-- EXERCISE BRIEF --
Write the lines out again, from the top of the material to the line containing "18: (187, 73)", pictures excluded.

-- LISTED ENTRIES --
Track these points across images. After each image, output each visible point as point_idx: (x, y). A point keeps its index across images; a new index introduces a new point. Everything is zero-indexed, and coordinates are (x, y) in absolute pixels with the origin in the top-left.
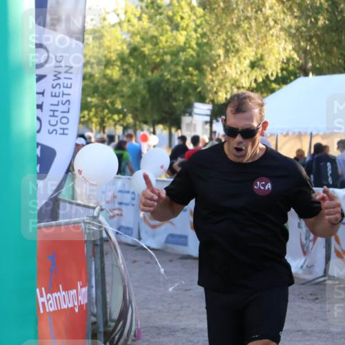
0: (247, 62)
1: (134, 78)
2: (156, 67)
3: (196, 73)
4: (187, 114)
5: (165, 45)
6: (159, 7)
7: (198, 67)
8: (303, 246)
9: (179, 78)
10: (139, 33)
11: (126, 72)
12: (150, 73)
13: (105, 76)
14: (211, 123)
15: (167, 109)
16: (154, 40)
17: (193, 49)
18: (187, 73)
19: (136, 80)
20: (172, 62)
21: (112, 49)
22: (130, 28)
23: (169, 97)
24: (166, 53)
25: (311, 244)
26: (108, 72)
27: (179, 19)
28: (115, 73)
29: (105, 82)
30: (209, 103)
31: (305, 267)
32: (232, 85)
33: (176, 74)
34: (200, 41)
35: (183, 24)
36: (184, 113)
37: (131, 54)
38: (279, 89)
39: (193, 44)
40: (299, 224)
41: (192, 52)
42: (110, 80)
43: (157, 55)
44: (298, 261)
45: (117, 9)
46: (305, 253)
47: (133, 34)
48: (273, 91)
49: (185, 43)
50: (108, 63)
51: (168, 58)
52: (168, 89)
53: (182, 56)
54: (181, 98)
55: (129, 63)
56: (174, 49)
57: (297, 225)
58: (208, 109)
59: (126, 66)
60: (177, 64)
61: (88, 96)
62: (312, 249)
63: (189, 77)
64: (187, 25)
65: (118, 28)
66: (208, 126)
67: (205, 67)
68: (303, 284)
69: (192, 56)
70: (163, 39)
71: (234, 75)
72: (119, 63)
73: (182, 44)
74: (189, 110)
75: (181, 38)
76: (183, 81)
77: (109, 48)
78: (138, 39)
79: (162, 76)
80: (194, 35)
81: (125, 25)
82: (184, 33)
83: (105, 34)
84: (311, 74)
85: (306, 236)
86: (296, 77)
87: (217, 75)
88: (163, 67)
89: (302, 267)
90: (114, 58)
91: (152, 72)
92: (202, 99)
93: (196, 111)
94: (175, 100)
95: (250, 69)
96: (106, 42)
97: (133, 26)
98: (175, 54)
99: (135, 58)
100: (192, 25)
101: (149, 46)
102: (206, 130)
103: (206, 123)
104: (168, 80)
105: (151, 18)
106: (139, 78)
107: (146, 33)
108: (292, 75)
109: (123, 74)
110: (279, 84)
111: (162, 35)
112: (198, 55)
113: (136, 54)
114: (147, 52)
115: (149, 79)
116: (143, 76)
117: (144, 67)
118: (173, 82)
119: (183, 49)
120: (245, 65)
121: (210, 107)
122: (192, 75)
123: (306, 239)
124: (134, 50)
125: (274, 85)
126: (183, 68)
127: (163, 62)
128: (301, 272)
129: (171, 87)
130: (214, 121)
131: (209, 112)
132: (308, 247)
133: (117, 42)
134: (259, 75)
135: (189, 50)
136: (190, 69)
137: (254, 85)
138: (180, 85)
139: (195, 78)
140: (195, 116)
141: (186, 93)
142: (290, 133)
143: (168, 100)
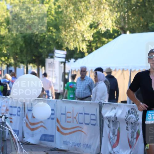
3: (54, 30)
4: (49, 57)
8: (129, 142)
9: (44, 34)
14: (65, 63)
17: (53, 16)
18: (49, 30)
19: (16, 35)
23: (37, 45)
30: (64, 50)
34: (57, 11)
36: (47, 56)
38: (108, 42)
39: (53, 12)
40: (127, 127)
41: (52, 17)
44: (126, 152)
46: (131, 147)
48: (103, 43)
49: (48, 12)
52: (37, 41)
54: (45, 47)
57: (126, 128)
58: (64, 54)
62: (135, 143)
63: (50, 33)
66: (62, 65)
67: (61, 27)
69: (52, 19)
74: (51, 54)
76: (46, 36)
80: (53, 6)
84: (128, 32)
85: (132, 135)
86: (119, 35)
92: (60, 47)
94: (42, 48)
95: (89, 29)
102: (62, 67)
103: (62, 62)
108: (116, 33)
110: (107, 38)
112: (56, 20)
118: (40, 37)
120: (86, 26)
122: (52, 32)
123: (131, 137)
125: (104, 39)
129: (39, 40)
130: (67, 62)
131: (64, 56)
132: (133, 143)
135: (50, 16)
136: (51, 28)
137: (92, 39)
138: (45, 39)
139: (54, 34)
140: (56, 58)
141: (48, 44)
142: (117, 69)
143: (37, 48)
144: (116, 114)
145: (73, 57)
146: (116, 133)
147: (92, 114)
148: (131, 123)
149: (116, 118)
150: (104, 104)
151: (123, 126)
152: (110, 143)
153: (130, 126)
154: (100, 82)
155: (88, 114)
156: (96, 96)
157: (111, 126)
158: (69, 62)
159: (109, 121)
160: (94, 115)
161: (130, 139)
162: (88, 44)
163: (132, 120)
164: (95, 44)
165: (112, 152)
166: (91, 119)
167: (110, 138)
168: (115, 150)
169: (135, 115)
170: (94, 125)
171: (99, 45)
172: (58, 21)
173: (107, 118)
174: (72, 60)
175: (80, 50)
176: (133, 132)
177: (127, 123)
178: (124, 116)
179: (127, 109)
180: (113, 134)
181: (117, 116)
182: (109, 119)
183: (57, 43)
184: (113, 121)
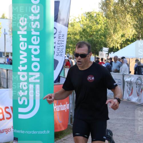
0: (120, 35)
1: (84, 39)
2: (91, 36)
3: (103, 38)
5: (94, 29)
6: (93, 17)
7: (105, 36)
8: (137, 93)
9: (98, 40)
10: (86, 25)
11: (81, 37)
12: (89, 38)
13: (75, 38)
14: (108, 54)
15: (94, 49)
16: (91, 27)
17: (103, 30)
18: (101, 38)
19: (85, 40)
20: (96, 34)
21: (77, 30)
22: (83, 23)
23: (95, 45)
24: (94, 31)
25: (140, 93)
26: (76, 37)
27: (99, 21)
28: (78, 37)
29: (75, 40)
30: (108, 48)
31: (138, 100)
32: (115, 42)
33: (97, 38)
34: (105, 28)
35: (100, 22)
36: (100, 50)
37: (83, 31)
38: (130, 44)
39: (103, 29)
41: (102, 31)
42: (76, 39)
43: (91, 32)
44: (136, 98)
45: (79, 17)
46: (138, 96)
47: (84, 25)
48: (128, 44)
49: (100, 28)
50: (76, 34)
51: (95, 33)
52: (95, 43)
53: (99, 33)
54: (99, 46)
55: (82, 34)
56: (97, 30)
57: (136, 87)
59: (81, 35)
60: (97, 35)
61: (69, 44)
63: (101, 39)
64: (101, 23)
65: (79, 23)
66: (107, 55)
67: (107, 36)
68: (138, 105)
69: (102, 32)
70: (93, 27)
71: (116, 39)
72: (79, 34)
73: (99, 28)
74: (101, 50)
75: (99, 27)
76: (99, 40)
77: (76, 29)
78: (85, 27)
79: (93, 39)
80: (103, 26)
81: (82, 22)
82: (100, 25)
83: (75, 25)
84: (141, 39)
86: (136, 40)
87: (111, 38)
88: (93, 36)
89: (137, 100)
90: (78, 32)
91: (90, 37)
92: (106, 46)
93: (103, 50)
94: (97, 46)
95: (121, 37)
96: (75, 27)
97: (84, 22)
98: (97, 32)
99: (85, 33)
100: (103, 23)
101: (89, 29)
103: (107, 54)
104: (95, 40)
105: (90, 20)
106: (85, 39)
107: (88, 25)
108: (134, 40)
109: (81, 38)
110: (130, 42)
111: (93, 26)
113: (85, 31)
114: (88, 31)
115: (88, 39)
116: (87, 38)
117: (87, 36)
118: (97, 41)
119: (100, 30)
121: (108, 49)
122: (102, 38)
123: (139, 91)
124: (84, 30)
125: (129, 43)
126: (100, 36)
127: (93, 34)
128: (137, 101)
129: (96, 42)
130: (109, 53)
131: (108, 50)
133: (78, 28)
134: (124, 39)
135: (101, 30)
136: (102, 37)
137: (122, 42)
138: (98, 42)
139: (103, 40)
140: (103, 52)
141: (100, 44)
142: (134, 58)
143: (94, 46)
144: (131, 80)
145: (112, 51)
146: (131, 89)
147: (119, 80)
148: (139, 84)
149: (131, 82)
150: (125, 75)
151: (134, 86)
152: (128, 93)
153: (138, 86)
154: (124, 64)
155: (117, 79)
156: (122, 71)
157: (128, 85)
158: (110, 53)
159: (127, 83)
160: (120, 80)
161: (138, 92)
162: (120, 45)
163: (139, 83)
164: (124, 45)
165: (129, 98)
166: (119, 82)
167: (128, 91)
168: (130, 97)
169: (141, 81)
170: (120, 85)
171: (126, 46)
172: (105, 33)
173: (127, 81)
174: (112, 53)
175: (116, 48)
176: (139, 89)
177: (137, 84)
178: (135, 81)
179: (137, 78)
180: (130, 89)
181: (132, 81)
182: (127, 82)
183: (105, 44)
184: (129, 83)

-- EXERCISE ANSWER --
Track these points across images. After each image, output each visible point as point_idx: (x, y). A point keeps its index across images; a new index introduces a new point. Everything is zero-indexed, and coordinates are (x, y) in absolute pixels with the origin in the top-left.
0: (247, 62)
1: (134, 78)
2: (156, 67)
3: (196, 73)
4: (187, 114)
5: (165, 45)
6: (159, 7)
7: (198, 67)
8: (303, 246)
9: (179, 78)
10: (139, 33)
11: (126, 72)
12: (150, 73)
13: (105, 76)
14: (211, 123)
15: (167, 109)
16: (154, 40)
17: (193, 49)
18: (187, 73)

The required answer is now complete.